Women have been fighting in this country for two hundred years to be able to stand on the same legal ground as men, whether that means arising from subjugation, as I see it, or coming down from a pedestal, as others would portray it. But the fight is not won – in fact, in many ways, it has barely been engaged.

Violence – physical, sexual, emotional – is used regularly in our culture as a tool for the subjugation of a significant portion of our population. Estimates that one girl in five has been sexually abused by the end of her thirteenth year are certainly underestimates. Every 13 seconds a child in our country is abused, and about once a minute a little girl experiences sexual abuse. Five American children die each day as a result of child abuse. Over 200 thousand females over 12 years of age are raped in this country every year – one every 2.5 minutes. 54% of those rapes are never reported to the police and 97% of the rapists never spend a single day in jail. I am horrified – are you horrified too? This is America, the land of the free, where we subject our females to a blistering array of violence and repression to keep them firmly in their places.

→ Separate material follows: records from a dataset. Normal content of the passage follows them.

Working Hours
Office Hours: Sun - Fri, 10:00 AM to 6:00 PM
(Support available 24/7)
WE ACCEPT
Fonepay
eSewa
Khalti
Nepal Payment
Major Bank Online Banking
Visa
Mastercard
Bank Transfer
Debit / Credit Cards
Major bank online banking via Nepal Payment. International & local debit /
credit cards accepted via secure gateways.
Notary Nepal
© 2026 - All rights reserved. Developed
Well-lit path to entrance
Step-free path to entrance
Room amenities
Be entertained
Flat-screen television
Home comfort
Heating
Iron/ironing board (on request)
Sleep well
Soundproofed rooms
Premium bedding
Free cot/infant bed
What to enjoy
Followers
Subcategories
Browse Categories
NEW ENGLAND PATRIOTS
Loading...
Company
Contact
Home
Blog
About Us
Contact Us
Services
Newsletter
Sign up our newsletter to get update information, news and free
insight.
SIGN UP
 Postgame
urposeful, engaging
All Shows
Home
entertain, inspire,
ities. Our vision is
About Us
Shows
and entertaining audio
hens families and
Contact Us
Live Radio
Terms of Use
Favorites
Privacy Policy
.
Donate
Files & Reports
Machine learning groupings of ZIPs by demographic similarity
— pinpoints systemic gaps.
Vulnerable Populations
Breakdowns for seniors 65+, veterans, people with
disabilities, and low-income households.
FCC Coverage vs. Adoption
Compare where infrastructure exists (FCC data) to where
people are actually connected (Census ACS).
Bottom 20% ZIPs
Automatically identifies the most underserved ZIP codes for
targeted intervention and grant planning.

I think that withholding sexual education and access to contraception is either a form of abuse or it is a form of terrorism. Access to contraceptives does not turn chaste individuals into libertines as some would seem to think, but it does allow women the same privilege men have – to be sexually active without being pregnant and dependent. When contraception does not work, it may be that a woman’s only rational choice is abortion. I’m glad it’s not my choice, but I honor the women who have to make that choice, regardless of what they choose. I submit to you that it is up to each woman to make that choice for herself – it is not for her parents, her husband or her boyfriend to make the decision for her, but it is their place to support her in her decision. For a man to decide whether a woman should have an abortion is an assault on her ability to determine the use to which her own body will be put just as surely as rape is such an assault.

There is ample evidence that rape is rarely a sexual crime – it is a crime of dominance, a crime of politics and terrorism. Child abuse rarely seems to be a deliberately planned process, but more something that happens when people don’t know any other way to behave. Our challenge is to affirm that violence is wrong, to confront violent behavior in a way that causes it to stop, whether it be sexual or physical or psychological, while maintaining our compassion for the violent, who are often the victims of violence perpetrated by their own parents.

You have heard two stories this morning that point at progress we have made. But the story read by Alison, published recently in the New York Times under the title “No One Called me a Slut” is 35 years out of date, and we have, sadly, slipped backwards since then. Honoring the worth and dignity of every person includes honoring the worth and dignity of women as much as of men; it means seeing women as the agents of their own destinies rather than as the incidental victims of the destinies of their men. Choice, for women, is not just about reproductive justice – though that issue screams loudly at us – it is also about a host of other choices in life, many of which are dependent on women being free of rape, physical abuse, intimidation and domination by the men in their lives.

The Unitarian Universalist Association has set reproductive justice as a congregational study/action item. I have told you what I believe. What do you believe? What can we do about it? What can the UUA do about it? How do we get moving?

Let us resolve now to study this issue and to look for ways to help to ensure dignity, worth and justice – including reproductive justice – for all people.